The other cost of the Halo: Reach leak
Halo: Reach has been leaked to BitTorrent, meaning anyone with the right type of Xbox 360 mod chip will be able to play it some three weeks before general release. This is the cost to Microsoft. There's another cost, and that's to the games media – and to publishers too.
As games move increasingly into a download age, games review systems have remained several years behind. There isn't a games reviewer alive without access to high-speed internet, able to grab several gigabytes of pre-release code over a secure connection within a matter of hours. Nonetheless the postage system remains the de facto mechanism for code distribution, adding days onto what's already a brief window of review time. It appears the risk of a sorting office tea-leaf or an enterprising cleaner swiping an unwatched disc is deemed lower than a hacker breaking into a private ftp address or Microsoft's Partnernet (debug 360s' closed-network replacement for Live).
Indies have rolled with the times – indies have even defined the times, as they so often do. Download codes are shared with reviewers casually, aware that public promotion is worth the sales potentially lost by an appearance on The Pirate Bay.
Larger publishers have been more resistant to the electronic present. In my time in consumer games journalism, I have jumped through the most awkward hoops, treated throughout as a criminal in waiting. USB dongles, IP addresses, layer upon layer of bespoke, PC-slowing DRM, server logs, 7-day time limits, PRs standing balefully over my shoulder throughout… It's stressful, time-consuming and burdened with opportunity for technical error.
It's not really about distrust of the reviewer, of course. It's about distrust of the world, of all the myriad factors that could lead to code deemed more precious than diamonds somehow reaching the public before the official date, outside of the careful marketing plan and guaranteed revenue streams. You can't blame them for caution. Caution can co-exist alongside internet distribution, however: untold amounts of private data successfully make it their intended destination without issue on a daily basis.
God bless Microsoft for giving it a go, for giving up the pretence that seven gigabytes of Halo sequel were necessarily chained to a plastic disc and providing Reach direct to reviewers instead of mucking around with the vaguaries of the postal system and the exhaustion of a poor staffer stuffing endless jiffy bags with burned DVDs.
Finally, one of the oldest of the old guard was embracing the present. Except it elected to do it publically; to stick Halo: Reach review code in its entirety onto Xbox Live Marketplace, and think that a $1250 pricetag and a special security code issued only to select reviewers would deter public interest. All it did was lay down a gauntlet. Of course someone was going to dedicate their every moment to trying to crack it. They did, the game's out in the wild, and there's a good chance Microsoft will be fearful to ever try this again.
There's also a good chance it'll further deter other publishers from digital distribution of review code; if it can happen to one of the biggest games of the year, with the full muscle of one of the world's biggest companies behind it, it can surely happen to anything.

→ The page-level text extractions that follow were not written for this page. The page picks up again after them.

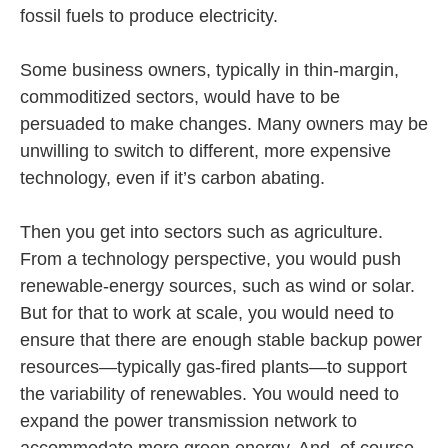
fossil fuels to produce electricity.
Some business owners, typically in thin-margin,
commoditized sectors, would have to be
persuaded to make changes. Many owners may be
unwilling to switch to different, more expensive
technology, even if it’s carbon abating.
Then you get into sectors such as agriculture.
From a technology perspective, you would push
renewable-energy sources, such as wind or solar.
But for that to work at scale, you would need to
ensure that there are enough stable backup power
resources—typically gas-fired plants—to support
the variability of renewables. You would need to
expand the power transmission network to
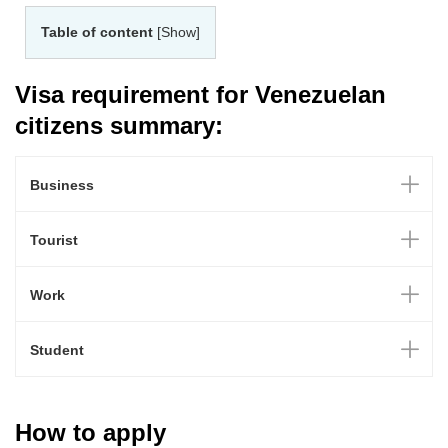
Table of content
[Show]
Visa requirement for Venezuelan
citizens summary:
Business
Tourist
Work
Student
How to apply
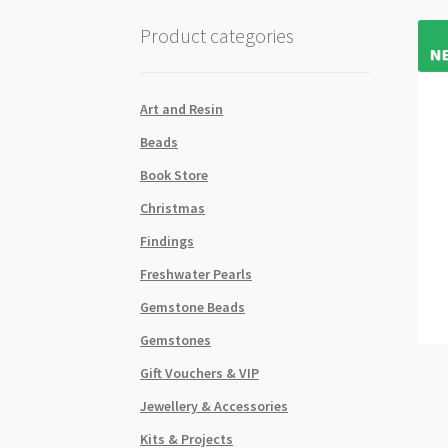
Product categories
Art and Resin
Beads
Book Store
Christmas
Findings
Freshwater Pearls
Gemstone Beads
Gemstones
Gift Vouchers & VIP
Jewellery & Accessories
Kits & Projects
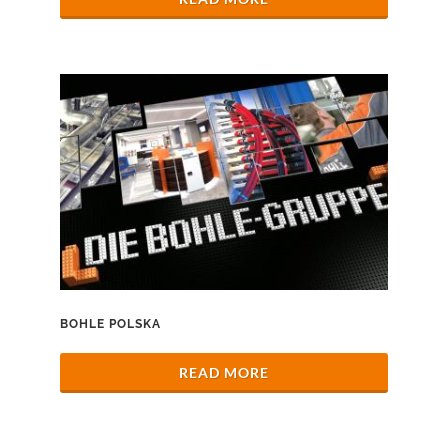
BOHLE POLSKA
READ MORE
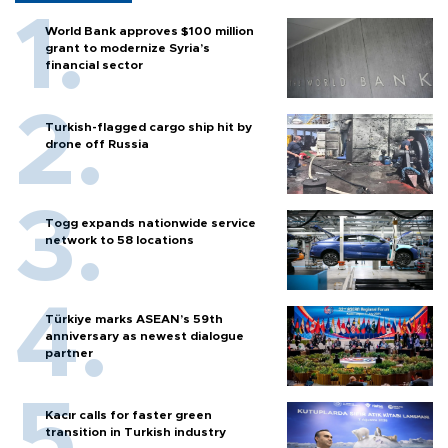
World Bank approves $100 million
grant to modernize Syria’s
financial sector
Turkish-flagged cargo ship hit by
drone off Russia
Togg expands nationwide service
network to 58 locations
Türkiye marks ASEAN’s 59th
anniversary as newest dialogue
partner
Kacır calls for faster green
transition in Turkish industry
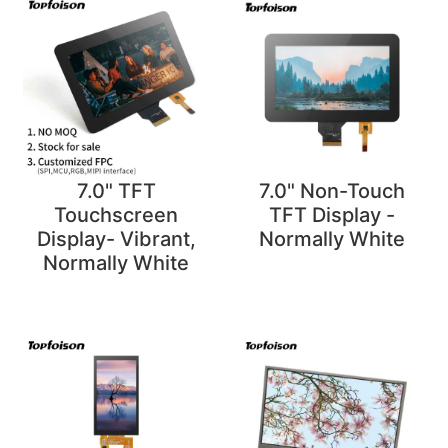
7.0" TFT
7.0" Non-Touch
Touchscreen
TFT Display -
Display- Vibrant,
Normally White
Normally White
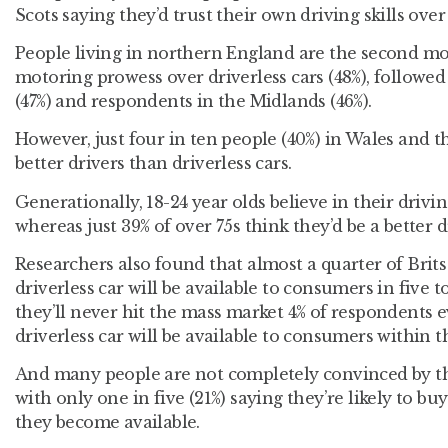
Scots saying they’d trust their own driving skills over 
People living in northern England are the second mos
motoring prowess over driverless cars (48%), followed
(47%) and respondents in the Midlands (46%).
However, just four in ten people (40%) in Wales and t
better drivers than driverless cars.
Generationally, 18-24 year olds believe in their drivin
whereas just 39% of over 75s think they’d be a better d
Researchers also found that almost a quarter of Brits (
driverless car will be available to consumers in five t
they’ll never hit the mass market 4% of respondents ev
driverless car will be available to consumers within 
And many people are not completely convinced by the 
with only one in five (21%) saying they’re likely to bu
they become available.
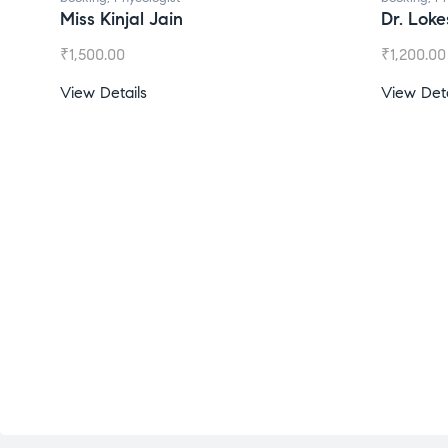
l Jain
Dr. Lokesh Babu
₹
1,200.00
s
View Details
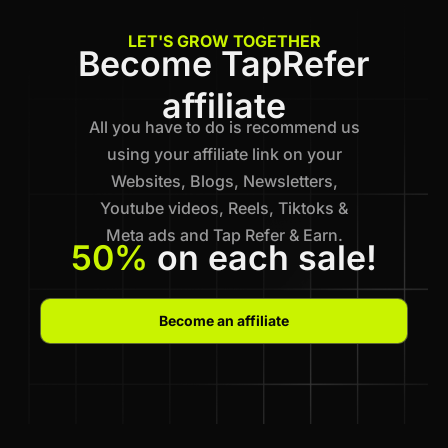
LET'S GROW TOGETHER
Become TapRefer
affiliate
All you have to do is recommend us
using your affiliate link on your
Websites, Blogs, Newsletters,
Youtube videos, Reels, Tiktoks &
Meta ads and Tap Refer & Earn.
50%
on each sale!
Become an affiliate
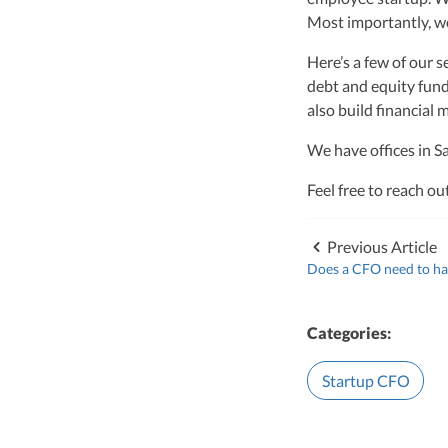
Vanessa Kruze, a hig
Most importantly, we
her rich background 
leader of Kruze Cons
Here’s a few of our s
navigating the compl
debt and equity fund
strategic tax soluti
optimize tax benefit
also build financial 
Visit author page
We have offices in S
Feel free to reach ou
Previous Article
Does a CFO need to ha
Categories:
Startup CFO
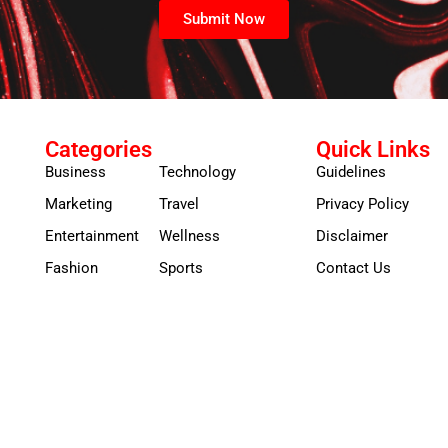
Submit Now
Categories
Quick Links
Business
Technology
Guidelines
Marketing
Travel
Privacy Policy
Entertainment
Wellness
Disclaimer
Fashion
Sports
Contact Us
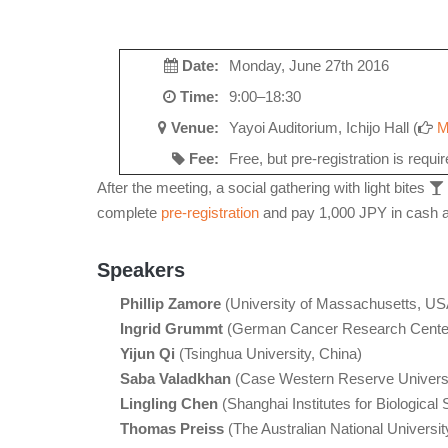
Date:
Monday, June 27th 2016
Time:
9:00–18:30
Venue:
Yayoi Auditorium, Ichijo Hall (
M
Fee:
Free, but pre-registration is requi
After the meeting, a social gathering with light bites
complete
pre-registration
and pay 1,000 JPY in cash at
Speakers
Phillip Zamore
(University of Massachusetts, US
Ingrid Grummt
(German Cancer Research Cente
Yijun Qi
(Tsinghua University, China)
Saba Valadkhan
(Case Western Reserve Univers
Lingling Chen
(Shanghai Institutes for Biological
Thomas Preiss
(The Australian National University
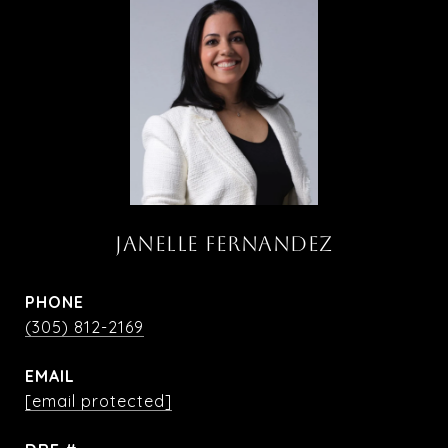
JANELLE FERNANDEZ
PHONE
(305) 812-2169
EMAIL
[email protected]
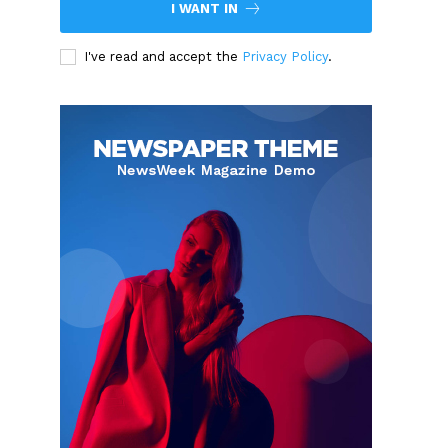
I WANT IN
I've read and accept the
Privacy Policy
.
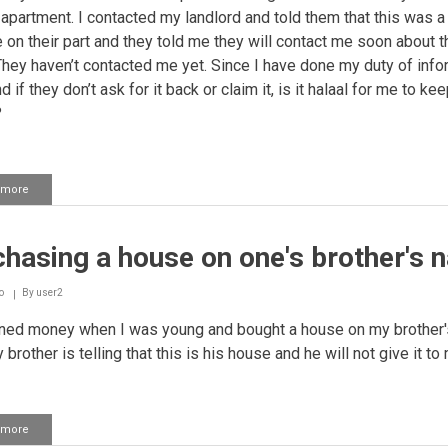
e apartment. I contacted my landlord and told them that this was a
 on their part and they told me they will contact me soon about t
They haven’t contacted me yet. Since I have done my duty of info
 if they don’t ask for it back or claim it, is it halaal for me to ke
?
 more
about
Returning
extra
money
hasing a house on one's brother's 
that
one
received
o
By
user2
as
a
ned money when I was young and bought a house on my brother'
refund
rother is telling that this is his house and he will not give it to
 more
about
Purchasing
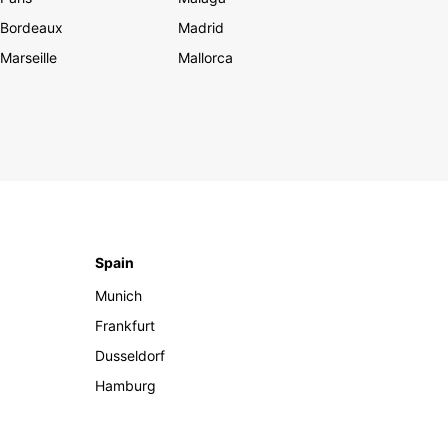
Bordeaux
Madrid
Marseille
Mallorca
Spain
Munich
Frankfurt
Dusseldorf
Hamburg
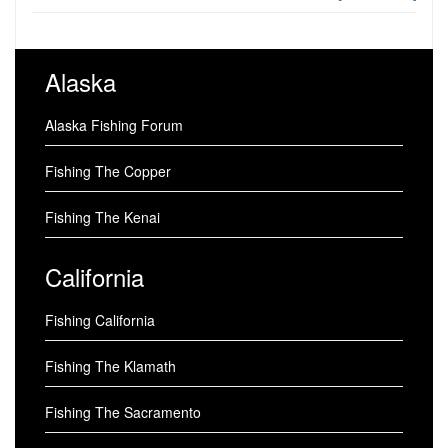
Alaska
Alaska Fishing Forum
Fishing The Copper
Fishing The Kenai
California
Fishing California
Fishing The Klamath
Fishing The Sacramento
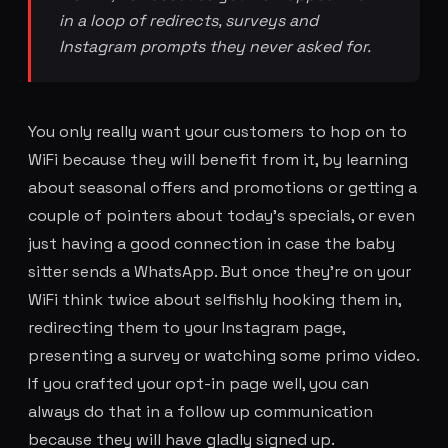
in a loop of redirects, surveys and
Instagram prompts they never asked for.
You only really want your customers to hop on to
WiFi because they will benefit from it, by learning
about seasonal offers and promotions or getting a
couple of pointers about today's specials, or even
just having a good connection in case the baby
sitter sends a WhatsApp. But once they're on your
WiFi think twice about selfishly hooking them in,
redirecting them to your Instagram page,
presenting a survey or watching some primo video.
If you crafted your opt-in page well, you can
always do that in a follow up communication
because they will have gladly signed up.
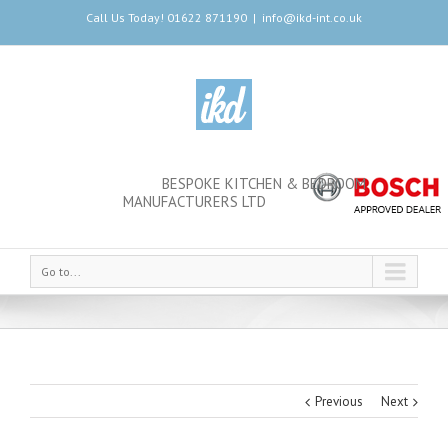
Call Us Today! 01622 871190
|
info@ikd-int.co.uk
BESPOKE KITCHEN & BEDROOM
MANUFACTURERS LTD
Go to...
Previous
Next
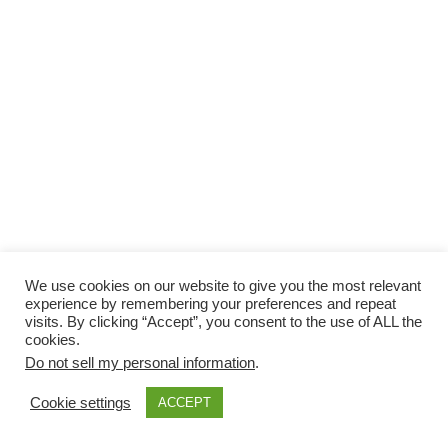
We use cookies on our website to give you the most relevant
experience by remembering your preferences and repeat
visits. By clicking “Accept”, you consent to the use of ALL the
cookies.
Do not sell my personal information
.
Cookie settings
ACCEPT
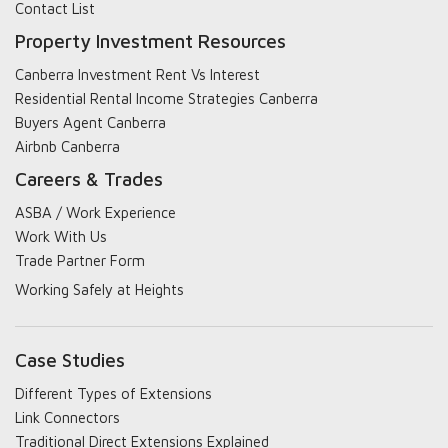
Contact List
Property Investment Resources
Canberra Investment Rent Vs Interest
Residential Rental Income Strategies Canberra
Buyers Agent Canberra
Airbnb Canberra
Careers & Trades
ASBA / Work Experience
Work With Us
Trade Partner Form
Working Safely at Heights
Case Studies
Different Types of Extensions
Link Connectors
Traditional Direct Extensions Explained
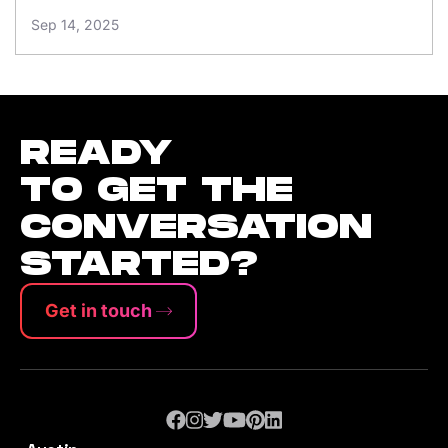
Sep 14, 2025
READY
TO GET THE
CONVERSATION
STARTED?
Get in touch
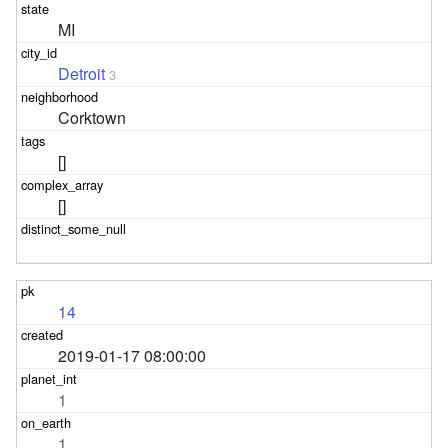
MI
Detroit
3
Corktown
[]
[]
14
2019-01-17 08:00:00
1
1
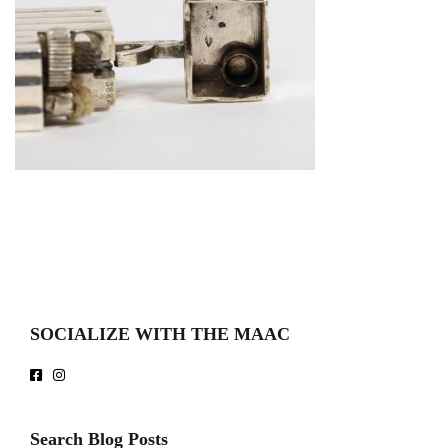
SOCIALIZE WITH THE MAAC
Search Blog Posts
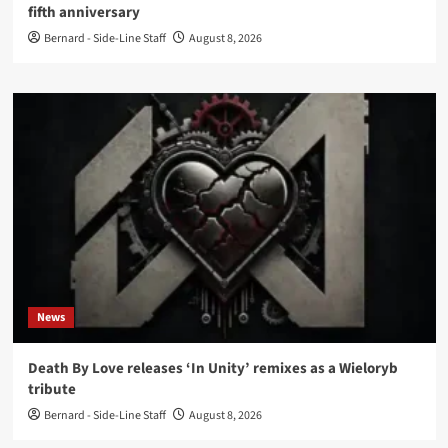
fifth anniversary
Bernard - Side-Line Staff
August 8, 2026
News
Death By Love releases ‘In Unity’ remixes as a Wieloryb
tribute
Bernard - Side-Line Staff
August 8, 2026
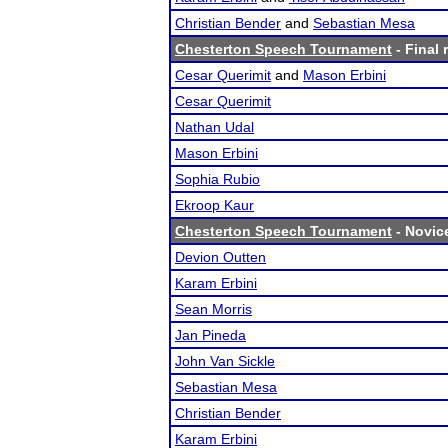
Christian Bender
and
Sebastian Mesa
Chesterton Speech Tournament
- Final 
Cesar Querimit
and
Mason Erbini
Cesar Querimit
Nathan Udal
Mason Erbini
Sophia Rubio
Ekroop Kaur
Chesterton Speech Tournament
- Novice
Devion Outten
Karam Erbini
Sean Morris
Jan Pineda
John Van Sickle
Sebastian Mesa
Christian Bender
Karam Erbini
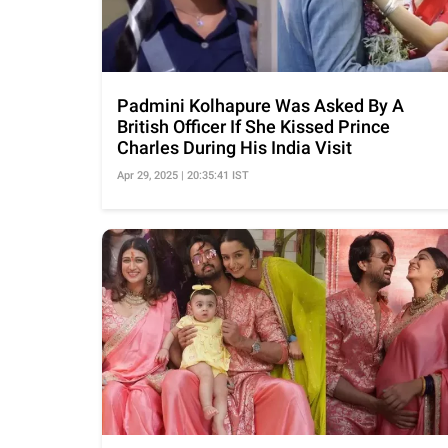
Padmini Kolhapure Was Asked By A
British Officer If She Kissed Prince
Charles During His India Visit
Apr 29, 2025 | 20:35:41 IST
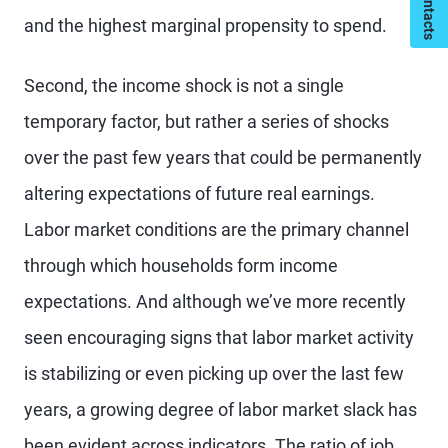
and the highest marginal propensity to spend.
Second, the income shock is not a single
temporary factor, but rather a series of shocks
over the past few years that could be permanently
altering expectations of future real earnings.
Labor market conditions are the primary channel
through which households form income
expectations. And although we’ve more recently
seen encouraging signs that labor market activity
is stabilizing or even picking up over the last few
years, a growing degree of labor market slack has
been evident across indicators. The ratio of job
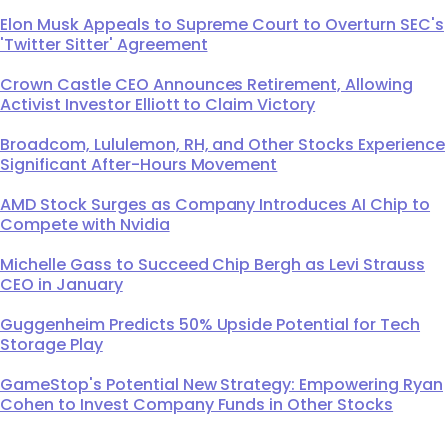
Elon Musk Appeals to Supreme Court to Overturn SEC's
'Twitter Sitter' Agreement
Crown Castle CEO Announces Retirement, Allowing
Activist Investor Elliott to Claim Victory
Broadcom, Lululemon, RH, and Other Stocks Experience
Significant After-Hours Movement
AMD Stock Surges as Company Introduces AI Chip to
Compete with Nvidia
Michelle Gass to Succeed Chip Bergh as Levi Strauss
CEO in January
Guggenheim Predicts 50% Upside Potential for Tech
Storage Play
GameStop's Potential New Strategy: Empowering Ryan
Cohen to Invest Company Funds in Other Stocks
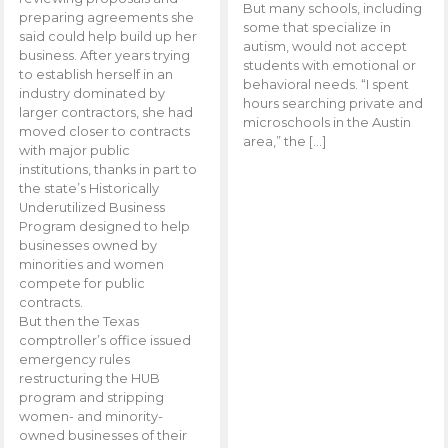
But many schools, including
preparing agreements she
some that specialize in
said could help build up her
autism, would not accept
business. After years trying
students with emotional or
to establish herself in an
behavioral needs. “I spent
industry dominated by
hours searching private and
larger contractors, she had
microschools in the Austin
moved closer to contracts
area,” the […]
with major public
institutions, thanks in part to
the state’s Historically
Underutilized Business
Program designed to help
businesses owned by
minorities and women
compete for public
contracts.
But then the Texas
comptroller’s office issued
emergency rules
restructuring the HUB
program and stripping
women- and minority-
owned businesses of their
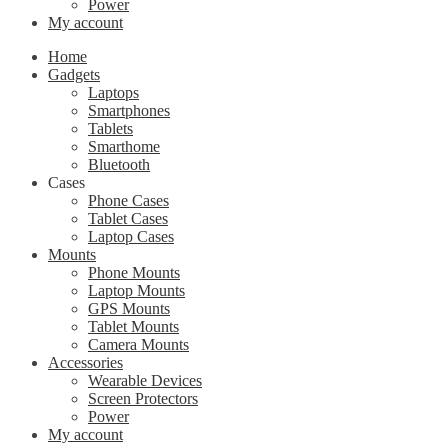
Power
My account
Home
Gadgets
Laptops
Smartphones
Tablets
Smarthome
Bluetooth
Cases
Phone Cases
Tablet Cases
Laptop Cases
Mounts
Phone Mounts
Laptop Mounts
GPS Mounts
Tablet Mounts
Camera Mounts
Accessories
Wearable Devices
Screen Protectors
Power
My account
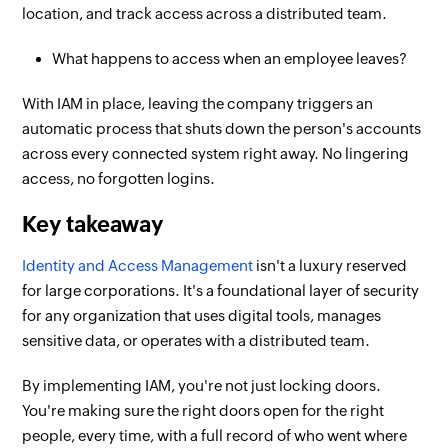
location, and track access across a distributed team.
What happens to access when an employee leaves?
With IAM in place, leaving the company triggers an
automatic process that shuts down the person's accounts
across every connected system right away. No lingering
access, no forgotten logins.
Key takeaway
Identity and Access Management
isn't a luxury reserved
for large corporations. It's a foundational layer of security
for any organization that uses digital tools, manages
sensitive data, or operates with a distributed team.
By implementing IAM, you're not just locking doors.
You're making sure the right doors open for the right
people, every time, with a full record of who went where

We'll probably be back to MAC addresses and USB dongles and watchful PRs for years. A number of the larger publishers already have Risk Management departments who factor this kind of mishap into their protection strategies, and erect new hoops to jump through in response. In an era where there are too many games and too many brands fighting for the attention of time-starved consumers, promotion is vital. Promotion thus needs to be easy, and that requires internet distribution. It would be unwise to run away from that now.
Leaks will often happen regardless, especially once a disc-based game reaches mass production – an awful lot of people are involved in the process of creating and distributing a physical item. Internet distribution of code can be just as much, if not more, secure if the right measures are in place. The leak of Halo: Reach is not proof that online can't be trusted. It's simply proof that more care is needed.